Voltage divider output voltage

[PNeil]

Hello forum, I need to step down 24 volt DC to 3.2 volt to drive a bicyle LED tail light. Current drawn from light is 19ma which should be 169 ohms at 3.2 volts. Voltage is supplied from two 12v battries. When fully charged voltage is around 27v so i will design for that voltage.

Making R1 5k and R2 670 should get me 3.2 volt at the junction. When factor in the 169 ohm resistance of the load, the output voltage will drop to 709.6mv due to R2 and the load now in parrallel.

My question is should i design the circuit to output 3.2 volt while the load is connected or 3.2 volt with no load connected.

Chaning R1 to 1k should give me 3.2v when the load is connected but 10.8v when no load is connected.

When i experiment with dry cell battries almost no voltage is lost when the load is connected. Now i curious to know why.

 

[alec_t]

One resistor is all that's needed. Taking 3V as the LED forward voltage, the voltage drop is 24-3=21V. At 19mA current the resistor value will be 21/19 kOhms = 1.2k (nearest standard value). It will dissipate 21 x 19 = 400mW, so use a 1W rated resistor.

 

[PNeil]

Thank you very much. I was wondering if i could use 1 resistor in series but thought i didn't know the forward voltage and forward current for the LED to make the calculation. R=(vs - vf) / lf. Thanks for letting me know that the voltage required to operate the light is the forward voltage (vf) and the current drawn by the light is the forward current. (lf). After drawing the circuit everything you said become clear.

I will experiment with 27 volts as Vs because when those batteries are charged the voltage is around 27.0v.
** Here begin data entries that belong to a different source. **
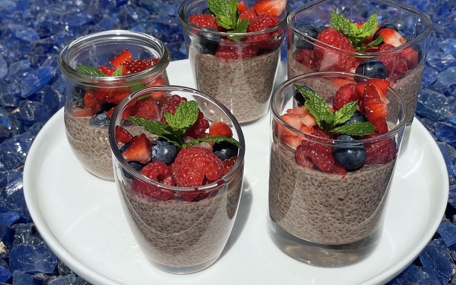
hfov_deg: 36.3
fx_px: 696
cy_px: 162
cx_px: 231
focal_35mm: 56
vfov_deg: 23.1
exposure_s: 1/4348
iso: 25
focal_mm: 6
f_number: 2
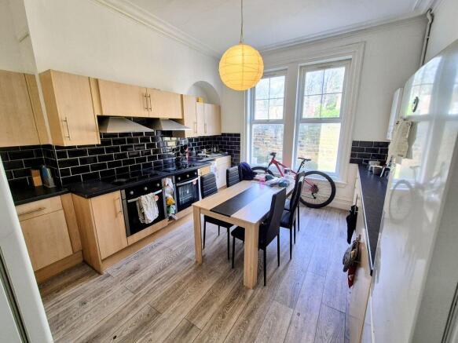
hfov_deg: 106.2
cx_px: 229
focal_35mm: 13
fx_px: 172
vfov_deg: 89.9
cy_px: 172
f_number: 2.2
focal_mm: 2.2
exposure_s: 1/50
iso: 64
In that case R should be 1263, i think the closest value is still 1.2k. Real componet will need adjustment anyway...

 

[alec_t]

Real componet will need adjustment anyway...
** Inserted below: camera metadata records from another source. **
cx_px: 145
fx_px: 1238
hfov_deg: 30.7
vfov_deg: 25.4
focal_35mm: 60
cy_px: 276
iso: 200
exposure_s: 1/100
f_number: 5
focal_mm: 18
I don't see why. If the LED forward voltage is anywhere from 1V to 4V the voltage drop across the resistor is going to be 26V to 23V (assuming a 27V battery). That's only about 12% difference; which won't produce an observable LED brightness change or significant power dissipation change.

 

[audioguru]

An LED does not work from a voltage like a light bulb. A light bulb is a simple resistive piece of white hot wire. But an LED is a diode that sets its own voltage (its forward voltage) and works with the amount of current you feed it. A single series resistor sets the amount of current.

 

[Nigel Goodwin]

Thank you very much. I was wondering if i could use 1 resistor in series but thought i didn't know the forward voltage and forward current for the LED to make the calculation. R=(vs - vf) / lf. Thanks for letting me know that the voltage required to operate the light is the forward voltage (vf) and the current drawn by the light is the forward current. (lf). After drawing the circuit everything you said become clear.

I will experiment with 27 volts as Vs because when those batteries are charged the voltage is around 27.0v. In that case R should be 1263, i think the closest value is still 1.2k. Real componet will need adjustment anyway...

You should design based on 24V, the rated voltage - the difference when fully charged is insignificant.

However, it's a really, really poor way to feed an LED from such a high voltage (very wasteful - only about 10% efficient) - why do you have two 12V batteries in series?.